PROVIDED MATERIAL -
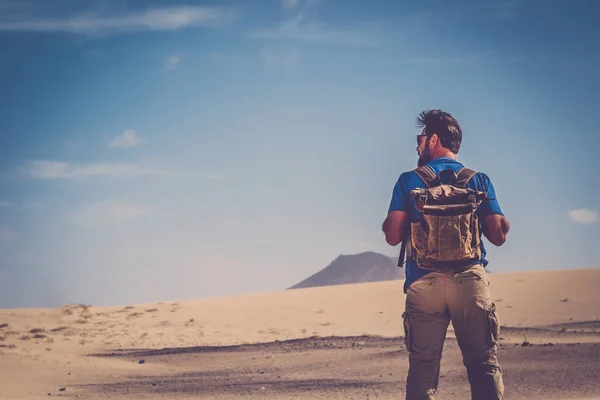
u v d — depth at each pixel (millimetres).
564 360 13344
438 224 4480
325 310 40031
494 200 4738
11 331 29500
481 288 4523
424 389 4633
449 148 4949
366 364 15781
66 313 37406
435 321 4613
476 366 4613
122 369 18484
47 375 16656
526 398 9719
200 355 21562
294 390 12023
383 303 41344
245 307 41469
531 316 35312
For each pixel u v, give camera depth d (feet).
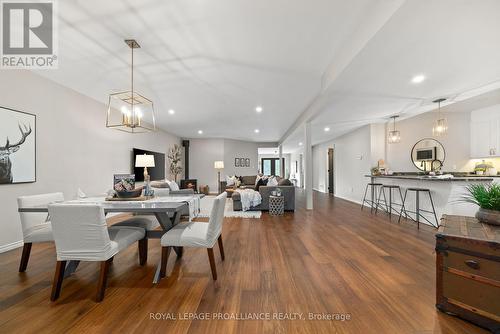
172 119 21.08
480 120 17.02
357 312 5.39
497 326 4.54
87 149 14.14
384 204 18.33
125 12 6.70
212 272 7.02
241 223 14.32
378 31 6.49
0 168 9.33
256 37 8.06
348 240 10.81
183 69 10.50
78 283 6.86
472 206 11.93
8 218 9.65
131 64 9.91
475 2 5.37
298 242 10.55
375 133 20.07
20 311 5.45
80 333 4.70
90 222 5.83
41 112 11.09
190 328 4.86
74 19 7.00
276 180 23.03
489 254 4.67
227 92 13.65
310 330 4.80
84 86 12.54
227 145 33.78
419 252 9.17
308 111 17.31
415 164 19.10
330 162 32.14
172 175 28.76
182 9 6.60
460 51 7.84
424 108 15.55
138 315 5.30
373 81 10.41
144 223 8.65
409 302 5.78
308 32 7.85
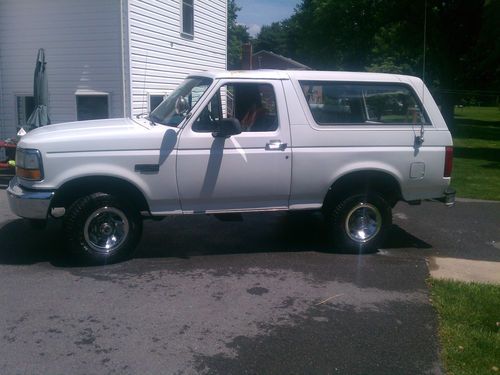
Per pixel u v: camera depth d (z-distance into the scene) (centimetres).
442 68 2756
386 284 530
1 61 1272
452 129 2838
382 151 602
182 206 574
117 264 571
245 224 751
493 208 900
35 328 418
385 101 612
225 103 592
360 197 612
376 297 497
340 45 3023
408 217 824
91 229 556
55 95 1238
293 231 719
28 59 1250
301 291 508
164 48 1325
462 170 1364
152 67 1275
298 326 434
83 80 1212
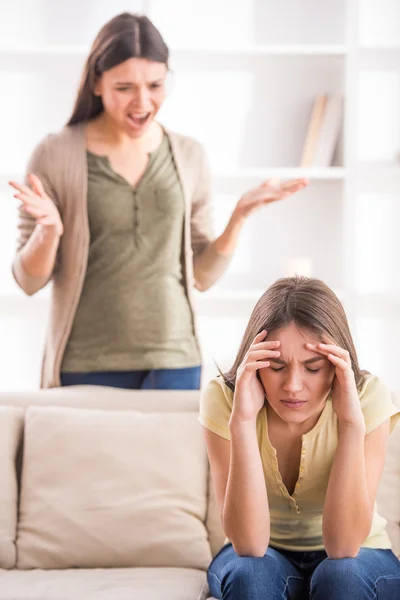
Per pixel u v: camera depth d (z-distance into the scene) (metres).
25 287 3.13
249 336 1.94
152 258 3.10
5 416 2.46
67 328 3.11
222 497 1.97
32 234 3.07
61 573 2.27
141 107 3.07
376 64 4.68
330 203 4.73
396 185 4.71
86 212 3.08
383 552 1.95
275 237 4.75
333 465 1.87
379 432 1.95
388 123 4.72
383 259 4.75
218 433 1.98
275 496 2.00
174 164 3.19
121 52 3.04
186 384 3.15
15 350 4.78
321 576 1.77
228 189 4.71
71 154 3.11
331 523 1.85
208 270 3.25
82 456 2.38
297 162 4.71
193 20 4.72
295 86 4.71
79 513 2.33
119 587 2.12
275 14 4.71
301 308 1.85
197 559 2.31
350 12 4.41
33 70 4.72
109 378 3.09
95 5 4.70
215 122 4.73
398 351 4.69
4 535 2.36
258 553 1.87
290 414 1.86
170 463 2.37
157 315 3.09
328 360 1.84
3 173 4.46
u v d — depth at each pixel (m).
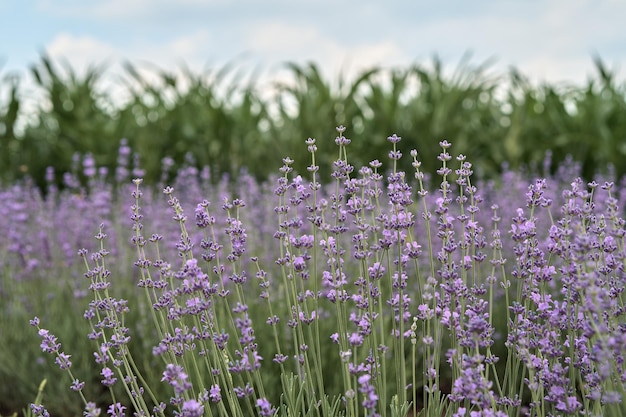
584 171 9.60
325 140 9.45
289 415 2.56
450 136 9.38
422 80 10.12
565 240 2.43
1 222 5.53
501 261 2.61
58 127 10.48
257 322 4.14
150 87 10.21
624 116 9.97
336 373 3.77
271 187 5.69
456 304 2.76
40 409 2.46
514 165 9.37
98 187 5.90
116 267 5.05
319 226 2.56
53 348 2.53
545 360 2.43
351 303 4.23
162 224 5.41
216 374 2.52
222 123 9.56
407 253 2.65
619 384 2.07
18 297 4.89
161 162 9.47
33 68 10.60
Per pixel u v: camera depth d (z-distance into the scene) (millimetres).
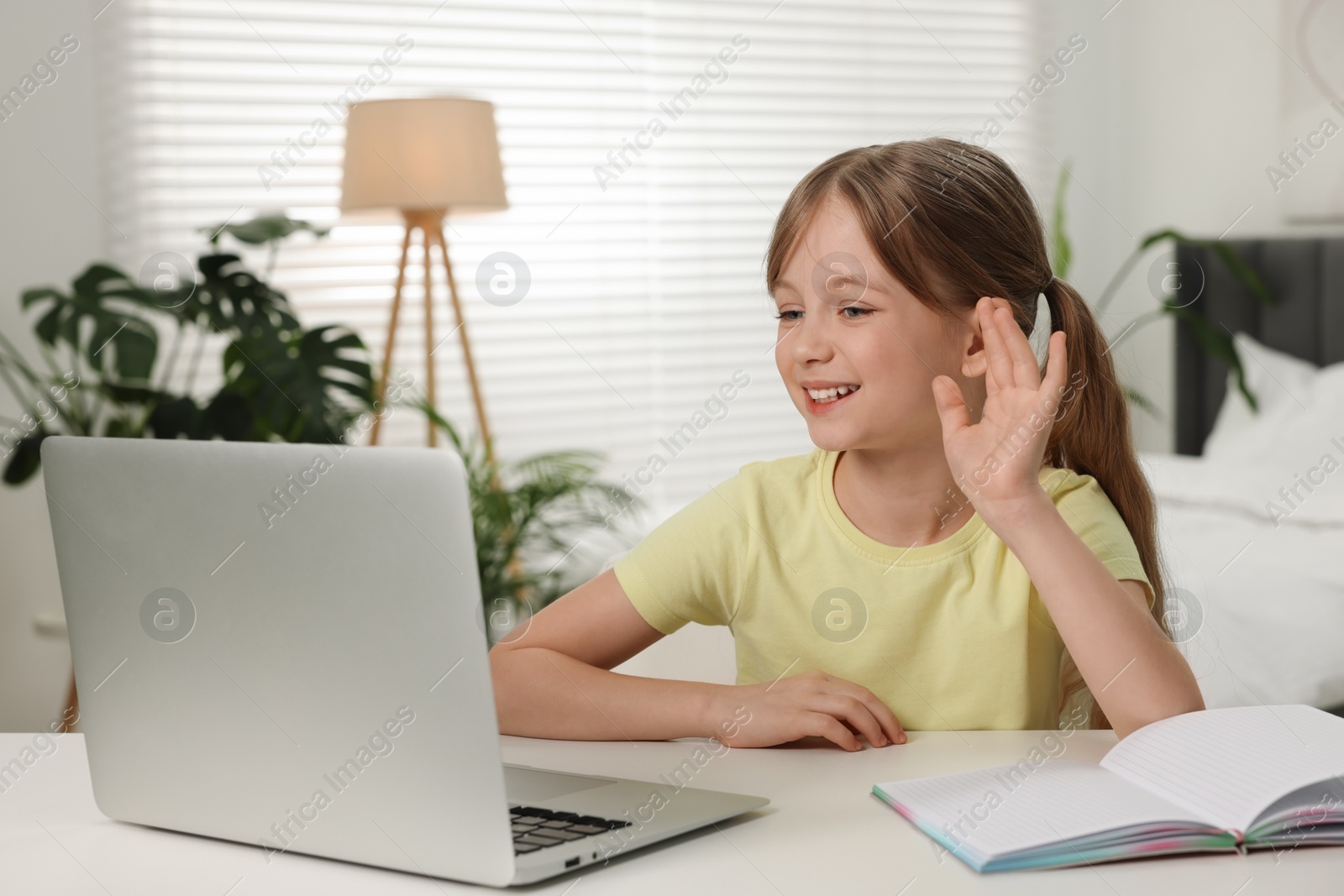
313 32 2854
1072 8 3502
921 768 795
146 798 680
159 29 2725
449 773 568
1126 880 583
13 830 698
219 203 2795
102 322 2363
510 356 3061
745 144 3260
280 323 2490
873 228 940
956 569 1024
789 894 565
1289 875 588
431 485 546
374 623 572
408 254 2945
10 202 2588
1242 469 2551
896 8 3367
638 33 3131
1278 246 3066
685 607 1077
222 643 623
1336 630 1685
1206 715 743
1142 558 1091
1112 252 3547
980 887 572
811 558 1060
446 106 2619
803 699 873
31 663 2605
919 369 960
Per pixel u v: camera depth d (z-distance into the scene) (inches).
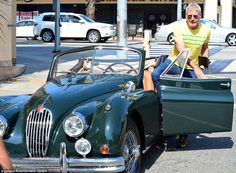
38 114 209.3
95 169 194.2
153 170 242.4
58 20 878.4
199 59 286.7
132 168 218.8
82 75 258.7
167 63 274.5
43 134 205.5
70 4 1731.1
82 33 1202.0
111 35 1213.7
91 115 204.1
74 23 1203.2
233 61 765.3
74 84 236.1
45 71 609.0
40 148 205.5
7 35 531.8
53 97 217.6
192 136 315.0
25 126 210.1
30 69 627.2
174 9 1729.8
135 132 219.8
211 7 1435.8
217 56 845.2
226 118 254.7
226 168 246.8
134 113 219.3
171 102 247.0
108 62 265.4
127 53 263.0
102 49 266.5
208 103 251.6
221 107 253.6
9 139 208.7
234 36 1096.2
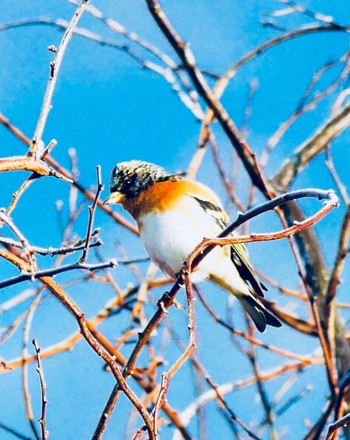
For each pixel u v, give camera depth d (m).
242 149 11.23
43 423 6.89
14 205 6.76
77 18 7.04
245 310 11.16
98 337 11.09
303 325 11.73
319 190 6.97
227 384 11.05
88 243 6.39
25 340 9.84
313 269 11.15
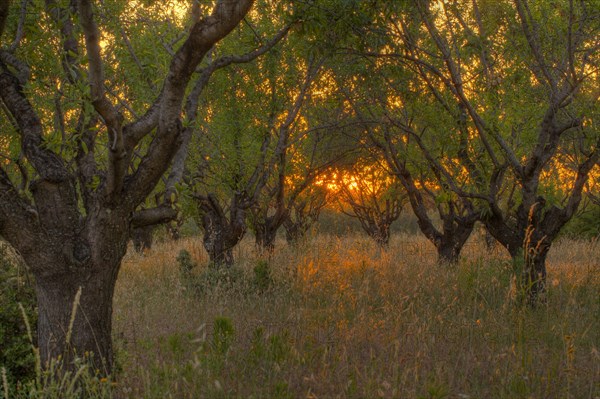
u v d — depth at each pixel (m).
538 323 9.61
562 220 11.09
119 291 12.05
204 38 5.98
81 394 6.16
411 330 8.73
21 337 6.27
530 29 10.15
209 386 6.27
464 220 15.92
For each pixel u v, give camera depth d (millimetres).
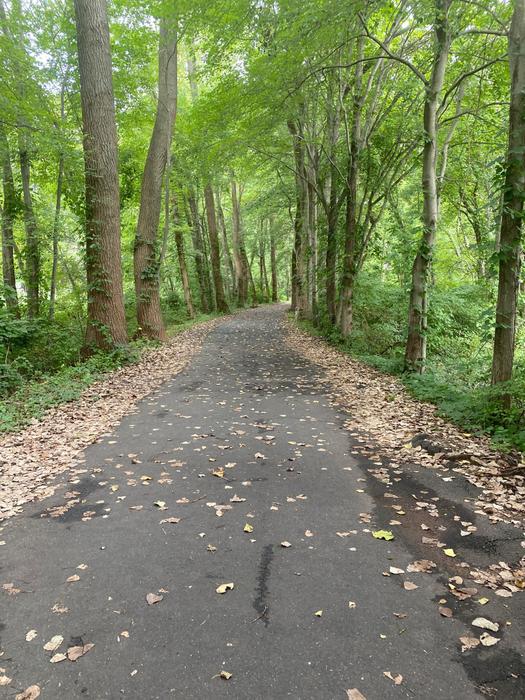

INSTRUCTIONS TO FOLLOW -
Nothing but the records above, retyped exactly and stripped of images, should appear in the answer.

COMPLETED TASK -
u v d — depth at each pixel (millimetres).
564 360 13344
438 224 4480
325 310 40031
494 200 4738
11 331 29500
481 288 4523
424 389 4633
449 148 4949
366 364 15781
66 313 37406
435 321 4613
476 366 4613
122 369 18484
47 375 16656
526 398 9719
200 355 21562
294 390 12023
383 303 41344
245 307 41469
531 316 35312
For each pixel u v, give camera depth d (feet).
172 119 21.08
480 120 17.02
357 312 5.39
497 326 4.54
87 149 14.14
384 204 18.33
125 12 6.70
212 272 7.02
241 223 14.32
378 31 6.49
0 168 9.33
256 37 8.06
348 240 10.81
183 69 10.50
78 283 6.86
472 206 11.93
8 218 9.65
131 64 9.91
475 2 5.37
298 242 10.55
375 133 20.07
20 311 5.45
80 333 4.70
90 222 5.83
41 112 11.09
190 328 4.86
74 19 7.00
276 180 23.03
489 254 4.67
227 92 13.65
310 330 4.80
84 86 12.54
227 145 33.78
419 252 9.17
308 111 17.31
415 164 19.10
330 162 32.14
172 175 28.76
182 9 6.60
460 51 7.84
424 108 15.55
138 315 5.30
373 81 10.41
144 223 8.65
409 302 5.78
308 32 7.85
Per pixel u v: camera depth d (z-distance into the scene) (centimetres).
442 68 2756
386 284 530
1 61 1272
452 129 2838
382 151 602
182 206 574
117 264 571
245 224 751
493 208 900
35 328 418
385 101 612
225 103 592
360 197 612
376 297 497
340 45 3023
408 217 824
91 229 556
55 95 1238
293 231 719
28 59 1250
301 291 508
164 48 1325
462 170 1364
152 67 1275
298 326 434
83 80 1212
Per pixel u v: camera depth d (z-distance into the scene) (metres).
25 287 3.13
249 336 1.94
152 258 3.10
5 416 2.46
67 328 3.11
222 497 1.97
32 234 3.07
61 573 2.27
141 107 3.07
376 64 4.68
330 203 4.73
396 185 4.71
86 212 3.08
383 552 1.95
275 237 4.75
333 465 1.87
379 432 1.95
388 123 4.72
383 259 4.75
218 433 1.98
275 496 2.00
174 164 3.19
121 52 3.04
186 384 3.15
15 350 4.78
321 576 1.77
228 189 4.71
71 154 3.11
331 523 1.85
208 270 3.25
82 456 2.38
297 162 4.71
193 20 4.72
295 86 4.71
79 513 2.33
119 587 2.12
275 14 4.71
301 308 1.85
197 559 2.31
350 12 4.41
33 70 4.72
109 378 3.09
95 5 4.70
215 122 4.73
398 351 4.69
4 535 2.36
258 553 1.87
290 414 1.86
170 463 2.37
157 315 3.09
328 360 1.84
3 173 4.46
u v d — depth at each pixel (m).
584 171 9.60
325 140 9.45
289 415 2.56
450 136 9.38
422 80 10.12
565 240 2.43
1 222 5.53
501 261 2.61
58 127 10.48
257 322 4.14
150 87 10.21
624 116 9.97
336 373 3.77
271 187 5.69
456 304 2.76
40 409 2.46
514 165 9.37
98 187 5.90
116 267 5.05
319 226 2.56
53 348 2.53
545 360 2.43
351 303 4.23
162 224 5.41
216 374 2.52
222 123 9.56
407 253 2.65
619 384 2.07
18 297 4.89
161 162 9.47
33 68 10.60
Per pixel u v: camera depth d (z-distance into the scene) (millimetres).
313 32 2854
1072 8 3502
921 768 795
146 798 680
159 29 2725
449 773 568
1126 880 583
13 830 698
219 203 2795
102 322 2363
510 356 3061
745 144 3260
280 323 2490
873 228 940
956 569 1024
789 894 565
1289 875 588
431 485 546
374 623 572
408 254 2945
10 202 2588
1242 469 2551
896 8 3367
638 33 3131
1278 246 3066
685 607 1077
222 643 623
1336 630 1685
1206 715 743
1142 558 1091
1112 252 3547
980 887 572
811 558 1060
446 106 2619
803 699 873
31 663 2605
919 369 960
Per pixel u v: camera depth d (z-distance into the scene) (inches).
38 114 209.3
95 169 194.2
153 170 242.4
58 20 878.4
199 59 286.7
132 168 218.8
82 75 258.7
167 63 274.5
43 134 205.5
70 4 1731.1
82 33 1202.0
111 35 1213.7
91 115 204.1
74 23 1203.2
233 61 765.3
74 84 236.1
45 71 609.0
40 148 205.5
7 35 531.8
53 97 217.6
192 136 315.0
25 126 210.1
30 69 627.2
174 9 1729.8
135 132 219.8
211 7 1435.8
217 56 845.2
226 118 254.7
226 168 246.8
134 113 219.3
171 102 247.0
108 62 265.4
127 53 263.0
102 49 266.5
208 103 251.6
221 107 253.6
9 139 208.7
234 36 1096.2
For each pixel u v, give camera depth d (m).
242 149 11.23
43 423 6.89
14 205 6.76
77 18 7.04
245 310 11.16
98 337 11.09
303 325 11.73
319 190 6.97
227 384 11.05
88 243 6.39
25 340 9.84
313 269 11.15
u v d — depth at each pixel (m).
538 323 9.61
562 220 11.09
119 291 12.05
204 38 5.98
81 394 6.16
411 330 8.73
21 337 6.27
530 29 10.15
209 386 6.27
464 220 15.92
For each pixel u v, give camera depth d (millimetres).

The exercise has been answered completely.